Milan, Italy: Pharmacogenomics studies how individuals respond to drugs based on their genetic code. Using that knowledge to guide prescribing in routine care could lead to better outcomes for patients and save money for health systems.
Generating pharmacogenomic data in the laboratory is relatively straightforward, but a major challenge is making that information available to frontline healthcare professionals in a clinically relevant format and timeframe. This has meant that, to date, only a limited numbers of patients have been able to benefit from such individually optimised treatments.
Dr John McDermott, NIHR Academic Clinical Lecturer at the University of Manchester, Manchester, UK, will describe to the annual congress of the European Society of Human Genetics today (Tuesday) how he and colleagues, as part of the NHS-England Network of Excellence for Pharmacogenomics & Medicines Optimisation, have pioneered an approach to integrate genomic data into electronic health records in both GP practices and hospitals. This means that patients' genomic data can be made available to help select the safest and most effective treatment for everyone, irrespective of where they are in the health system.

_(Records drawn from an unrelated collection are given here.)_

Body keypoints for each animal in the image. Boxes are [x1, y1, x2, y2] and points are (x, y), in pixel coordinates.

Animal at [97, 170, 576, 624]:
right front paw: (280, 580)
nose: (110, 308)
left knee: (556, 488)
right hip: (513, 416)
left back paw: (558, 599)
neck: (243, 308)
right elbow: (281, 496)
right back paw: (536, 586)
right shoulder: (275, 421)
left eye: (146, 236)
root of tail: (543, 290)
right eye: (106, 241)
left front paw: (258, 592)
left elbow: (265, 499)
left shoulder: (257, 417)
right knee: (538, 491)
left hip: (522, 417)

Pharmacogenomics is fundamentally different from rare disease and cancer genetics in that it has relevance across a patient's life, each time they require a medicine. But the professionals handling the data are unlikely to have had extensive training in interpreting this complex genetic information. The team based in Manchester, supported by the NHS England Genomics Unit, have developed a novel informatic approach that enables genomic data to be presented to clinicians, directly in their electronic health record, without disrupting normal clinical practice.

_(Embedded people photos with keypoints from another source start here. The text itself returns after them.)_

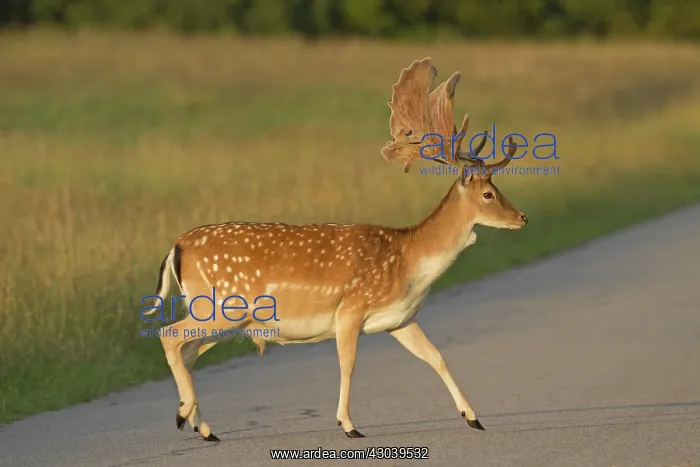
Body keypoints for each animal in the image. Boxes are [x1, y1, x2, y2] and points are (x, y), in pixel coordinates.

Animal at [144, 57, 528, 443]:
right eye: (488, 194)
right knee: (169, 336)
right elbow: (348, 365)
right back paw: (184, 414)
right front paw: (348, 425)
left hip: (224, 315)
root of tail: (177, 246)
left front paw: (473, 416)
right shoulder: (350, 309)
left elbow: (436, 356)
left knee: (188, 350)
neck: (410, 262)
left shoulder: (401, 318)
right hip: (223, 305)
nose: (522, 217)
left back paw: (201, 425)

"Our solution can work with many commonly used genetic testing platforms and all the major electronic healthcare record systems used globally. This means that healthcare professionals need not worry about interpreting genetic reports, instead they receive contextualised guidance within their existing systems as part of the normal workflow," says Dr McDermott.
The PROGRESS programme has recruited patients from 20 sites across England following prescription of common medicines - statins, opioids, antidepressants, and proton pump inhibitors - and pharmacogenomic guidance was returned, integrated into the electronic healthcare record. The proportion of patients with an actionable variant related to their medicine was recorded, along with prescription amendments, turnaround times and compliance with guidance.
An interim analysis of the first 500 participants showed that pharmacogenomic guidance had been provided to all patients, with a median turnround time of seven days. A pharmacogenomic result related to the prescription of common medications was found in 95% of participants, and just over one in four study participants had their prescription adjusted to a safer or more effective treatment.
Large-scale interventions like this need to be justified from a health economic perspective, Dr McDermott says. "There have been several studies showing the potential value of pharmacogenomics, which have typically focussed on specific drugs, specific genes, and specific clinical scenarios. For example, the UK's National Institute for Health and Care Excellence (NICE) have recently recommended that all patients who have had a stroke or a transient ischaemic attack (TIA) should undergo pharmacogenomic testing to guide the choice of antiplatelet therapy. This was based on a health economic assessment which demonstrated a potential value to the health system of hundreds of millions of pounds in prevented strokes and gained quality of life."
Having demonstrated that genomic data can be integrated into routine care pathways and successfully inform clinical decision making, the researchers now intend to leverage routinely- collected healthcare data at scale to investigate how these prescribing changes are impacting healthcare utilisation and establish whether the intervention reduces the need for further appointments, attendance in emergency departments, and overall prescribing costs.
"It was notable how frequently clinicians chose to follow the pharmacogenomic prescribing guidance. We think this reflects the fact that healthcare professionals had the data presented to them just like they would with any other biomarker. Prescribing is often adjusted based on things like renal function, and so we designed this intervention in a very similar way," says Dr McDermott. "We hope that in future individual pharmacogenomic profiling will become equally integrated and commonplace. Our study has shown that this is possible, and now we intend to show that it will also be beneficial from a health economic point of view."
Professor Dame Sue Hill, Chief Scientific Officer and Senior Responsible Officer for Genomics at NHS England, said: "This pioneering study shows how we can transform patient care through innovative approaches to personalised medicine. Seeing that more than a quarter of study participants had their prescriptions adjusted to safer or more effective treatments underscores the real difference this approach can make to people's lives. Pharmacogenomics will be a key part of the NHS Genomic Medicine Service in the future."
Chair of the conference Professor Alexandre Reymond said: "This research concerns us all, since every one of us has a handful of pharmacogenomic actionable variants in our genome. The use of a specific, genomically targeted treatment can greatly reduce the risk of a bad outcome related to these variants."